What are some specific governmental policies that you would like to see improved in the Czech Republic to allow the local startup ecosystem to compete on the world stage?

 I don’t think any governmental policy will dramatically improve the quality of the startup ecosystem, at least not in the short term. The quality of the ecosystem will increase gradually as the ecosystem will gain more experience with competing on the global markets, there are no shortcuts around that.

When it comes to long term initiatives, which I mentioned above, they require more of a mindset than specific policies. Let’s take encouraging entrepreneurial spirit. I heard some people in Slovakia say that Slovak Aeromobil has been the biggest boost to Slovak national pride since we won the Hockey Championship in 2002. I loudly applaud the fact that Aeromobil received government support: it will be tough to turn it into a sustainable business, but has done a tremendous amount of promotion of entrepreneurship in Slovakia. Or look at my father (the president of Slovakia) taking promising Slovak startups to Silicon Valley. I am very much looking forward to the day when Mr. Zeman [President of the Czech Republic] is going to pick promising Czech startups and take them to the Valley.

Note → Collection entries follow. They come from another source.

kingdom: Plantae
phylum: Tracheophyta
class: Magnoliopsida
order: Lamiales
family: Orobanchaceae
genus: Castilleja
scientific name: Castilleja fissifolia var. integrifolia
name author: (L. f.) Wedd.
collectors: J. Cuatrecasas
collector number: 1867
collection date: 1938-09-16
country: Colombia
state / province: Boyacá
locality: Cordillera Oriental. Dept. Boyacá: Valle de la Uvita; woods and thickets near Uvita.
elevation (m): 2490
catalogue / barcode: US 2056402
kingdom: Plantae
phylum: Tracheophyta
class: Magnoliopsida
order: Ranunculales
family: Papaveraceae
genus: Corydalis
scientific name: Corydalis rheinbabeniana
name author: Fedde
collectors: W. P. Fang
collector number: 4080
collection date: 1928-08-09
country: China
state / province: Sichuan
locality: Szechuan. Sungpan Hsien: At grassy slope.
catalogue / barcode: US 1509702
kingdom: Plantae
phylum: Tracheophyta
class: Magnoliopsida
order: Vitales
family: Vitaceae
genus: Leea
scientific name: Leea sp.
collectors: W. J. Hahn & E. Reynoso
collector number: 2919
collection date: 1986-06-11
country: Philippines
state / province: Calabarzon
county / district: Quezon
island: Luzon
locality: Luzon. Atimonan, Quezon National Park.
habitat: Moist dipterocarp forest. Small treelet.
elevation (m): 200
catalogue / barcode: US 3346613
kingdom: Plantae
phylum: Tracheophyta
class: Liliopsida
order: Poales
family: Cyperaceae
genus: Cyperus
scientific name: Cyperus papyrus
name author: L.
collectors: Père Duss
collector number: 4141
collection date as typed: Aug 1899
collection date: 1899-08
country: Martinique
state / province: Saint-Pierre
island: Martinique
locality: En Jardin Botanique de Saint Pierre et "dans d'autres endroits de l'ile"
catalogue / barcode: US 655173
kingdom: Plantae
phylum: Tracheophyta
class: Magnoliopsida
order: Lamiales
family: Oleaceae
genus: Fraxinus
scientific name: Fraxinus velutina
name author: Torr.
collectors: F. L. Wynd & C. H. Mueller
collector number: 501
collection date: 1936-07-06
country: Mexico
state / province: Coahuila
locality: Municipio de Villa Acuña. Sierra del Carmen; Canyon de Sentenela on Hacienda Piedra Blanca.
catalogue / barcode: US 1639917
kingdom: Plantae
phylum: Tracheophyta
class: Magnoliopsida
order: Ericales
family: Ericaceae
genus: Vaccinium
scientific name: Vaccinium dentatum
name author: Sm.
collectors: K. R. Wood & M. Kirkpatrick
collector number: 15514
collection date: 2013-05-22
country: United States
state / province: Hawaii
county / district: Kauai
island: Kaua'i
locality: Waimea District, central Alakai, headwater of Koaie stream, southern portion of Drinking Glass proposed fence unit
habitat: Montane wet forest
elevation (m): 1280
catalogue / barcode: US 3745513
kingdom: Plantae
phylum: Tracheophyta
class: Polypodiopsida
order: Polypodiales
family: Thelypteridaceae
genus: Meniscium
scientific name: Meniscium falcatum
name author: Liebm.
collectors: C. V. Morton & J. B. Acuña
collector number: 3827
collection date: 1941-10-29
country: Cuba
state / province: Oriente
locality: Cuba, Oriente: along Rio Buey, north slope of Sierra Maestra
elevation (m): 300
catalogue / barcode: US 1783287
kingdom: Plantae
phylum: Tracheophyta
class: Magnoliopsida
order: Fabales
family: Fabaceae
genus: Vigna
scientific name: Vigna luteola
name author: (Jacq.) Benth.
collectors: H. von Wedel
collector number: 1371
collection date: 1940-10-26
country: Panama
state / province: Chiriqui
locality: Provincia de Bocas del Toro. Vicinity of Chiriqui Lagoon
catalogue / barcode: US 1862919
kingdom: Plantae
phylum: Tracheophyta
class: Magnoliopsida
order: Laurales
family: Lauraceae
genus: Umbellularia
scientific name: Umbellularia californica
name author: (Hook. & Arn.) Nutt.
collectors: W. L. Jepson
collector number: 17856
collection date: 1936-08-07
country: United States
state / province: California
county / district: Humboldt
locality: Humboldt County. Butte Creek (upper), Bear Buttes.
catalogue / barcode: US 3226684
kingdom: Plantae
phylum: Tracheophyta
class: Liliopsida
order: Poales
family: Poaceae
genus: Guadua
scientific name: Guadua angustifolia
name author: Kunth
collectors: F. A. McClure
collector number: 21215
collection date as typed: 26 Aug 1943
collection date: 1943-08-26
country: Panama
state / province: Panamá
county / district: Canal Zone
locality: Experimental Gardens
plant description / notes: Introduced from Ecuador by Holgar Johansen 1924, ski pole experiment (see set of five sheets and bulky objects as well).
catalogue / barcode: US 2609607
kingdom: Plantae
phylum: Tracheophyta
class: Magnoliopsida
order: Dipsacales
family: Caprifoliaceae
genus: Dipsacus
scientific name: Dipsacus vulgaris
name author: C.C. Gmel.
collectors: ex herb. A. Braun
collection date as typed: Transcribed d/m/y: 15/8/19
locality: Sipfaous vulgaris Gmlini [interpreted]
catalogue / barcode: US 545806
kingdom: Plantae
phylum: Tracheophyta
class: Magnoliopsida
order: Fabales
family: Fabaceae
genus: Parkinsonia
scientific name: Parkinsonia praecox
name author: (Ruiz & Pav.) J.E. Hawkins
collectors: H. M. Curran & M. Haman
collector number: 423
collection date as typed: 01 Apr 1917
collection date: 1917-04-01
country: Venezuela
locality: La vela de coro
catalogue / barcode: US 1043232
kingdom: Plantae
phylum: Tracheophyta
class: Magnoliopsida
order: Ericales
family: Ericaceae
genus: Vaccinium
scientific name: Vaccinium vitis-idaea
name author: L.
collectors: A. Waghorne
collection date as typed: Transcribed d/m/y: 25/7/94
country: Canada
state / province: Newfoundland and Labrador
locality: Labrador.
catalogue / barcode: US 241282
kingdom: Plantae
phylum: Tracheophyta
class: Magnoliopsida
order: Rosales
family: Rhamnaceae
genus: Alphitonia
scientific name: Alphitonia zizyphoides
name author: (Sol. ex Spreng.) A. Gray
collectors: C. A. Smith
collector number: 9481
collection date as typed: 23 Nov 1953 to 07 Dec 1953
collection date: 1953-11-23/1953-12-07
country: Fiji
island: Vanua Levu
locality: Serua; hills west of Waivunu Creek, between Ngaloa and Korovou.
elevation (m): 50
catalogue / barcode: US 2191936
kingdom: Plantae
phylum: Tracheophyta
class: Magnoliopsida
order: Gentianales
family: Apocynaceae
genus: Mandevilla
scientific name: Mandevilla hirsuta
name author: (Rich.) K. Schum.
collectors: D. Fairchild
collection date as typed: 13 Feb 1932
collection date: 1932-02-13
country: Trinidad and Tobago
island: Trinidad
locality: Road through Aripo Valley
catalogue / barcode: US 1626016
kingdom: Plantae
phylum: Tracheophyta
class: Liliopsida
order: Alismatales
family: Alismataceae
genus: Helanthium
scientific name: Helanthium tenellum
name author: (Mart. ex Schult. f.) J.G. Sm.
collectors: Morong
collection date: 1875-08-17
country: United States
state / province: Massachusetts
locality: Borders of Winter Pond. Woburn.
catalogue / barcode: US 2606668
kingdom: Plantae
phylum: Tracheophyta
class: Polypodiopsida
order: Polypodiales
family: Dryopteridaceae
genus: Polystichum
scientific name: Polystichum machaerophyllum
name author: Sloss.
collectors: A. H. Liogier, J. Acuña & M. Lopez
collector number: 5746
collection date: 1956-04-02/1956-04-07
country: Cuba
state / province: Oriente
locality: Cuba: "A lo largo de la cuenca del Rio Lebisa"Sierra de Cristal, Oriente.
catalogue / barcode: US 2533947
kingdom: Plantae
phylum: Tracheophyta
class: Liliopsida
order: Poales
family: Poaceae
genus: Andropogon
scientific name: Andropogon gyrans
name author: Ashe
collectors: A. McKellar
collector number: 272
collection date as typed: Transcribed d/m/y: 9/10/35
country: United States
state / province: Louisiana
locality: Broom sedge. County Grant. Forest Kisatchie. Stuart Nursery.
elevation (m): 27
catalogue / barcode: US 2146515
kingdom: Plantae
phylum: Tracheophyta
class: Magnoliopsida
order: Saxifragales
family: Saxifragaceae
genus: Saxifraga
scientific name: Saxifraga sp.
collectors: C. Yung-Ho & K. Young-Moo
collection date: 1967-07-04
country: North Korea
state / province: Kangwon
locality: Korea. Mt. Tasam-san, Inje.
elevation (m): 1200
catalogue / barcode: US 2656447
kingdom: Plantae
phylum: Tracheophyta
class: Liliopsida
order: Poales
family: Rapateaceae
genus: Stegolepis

It is not easy for a government to think outside of the box, but that’s exactly what it needs to do if it wants to be helpful. How come Sweden has allowed autonomous cars on some of their streets? How much talent and innovation could we attract if we build an autonomous car zone/ecosystem in Mlada Boleslav?

 We recently interviewed Ondrej Krajicek on this blog, and he pinpointed education policy and immigration as key areas of public policy that demand attention in order to foster innovation in the Czech Republic. Does the Czech education system put Czech entrepreneurs and investors at a disadvantage today? What about immigration policy?

A: Surely a lot can be done in both areas. With that being said, we invested in multiple university spin-offs already, one of them was already sold to Cisco and others are doing very well, so I guess at least something in education at the university level must be going right. 

In terms of immigration policy: this is obviously a big topic in Europe today, but has been in the U.S. for decades. It is fairly easy to answer from the point of view of startups: yes, we want as much as free movement as possible, so we can attract the best talent to the Czech Republic or move to the U.S. when our business demands it. Yet, looking at it from a holistic point of view, the solution becomes a lot more complicated e.g. if you have 200,000 immigrants (of whom many are unskilled or in unproductive age) heading to European Union annually.

You often write about company culture and organization as a key aspect of competitiveness for Czech and Central European startups. Does the Czech Republic have unique deficiencies in terms of company culture and employment habits or traditions? How should these be improved?

Well, Central Europeans are simply Central Europeans. We are affected by decades of collective ownership, distrust in entrepreneurs of the 90s and a host of other peculiarities. These obviously impact how we go about building businesses. We are proud when we rip off the state by optimizing taxes and frown upon people whose startup idea didn’t work. Many of us are hesitant to share the stake in our business with our employees. Or prefer owning a big stake in a smaller business as opposed to a smaller stake in a potentially bigger business. We want to be either CEOs or corporate employees, not early startup employees. We think we are going to win the World Hockey Championship every year, even though we are ranked number 8 in the world. But I guess that’s just Slovakia.

I think these traits make us who we are, there is nothing to feel ashamed about. As we try to compete in the global marketplace, we have to learn how to leverage our culture and skillset to turn it into a strength, not necessarily how to change it or improve it. Slovak startups for instance might want to consider buying a big TV for the hockey champs to boost team bonding (and don’t have to worry about loss in productivity since this tournament doesn’t last long for our team). But this is for every startup founder to figure out on his own.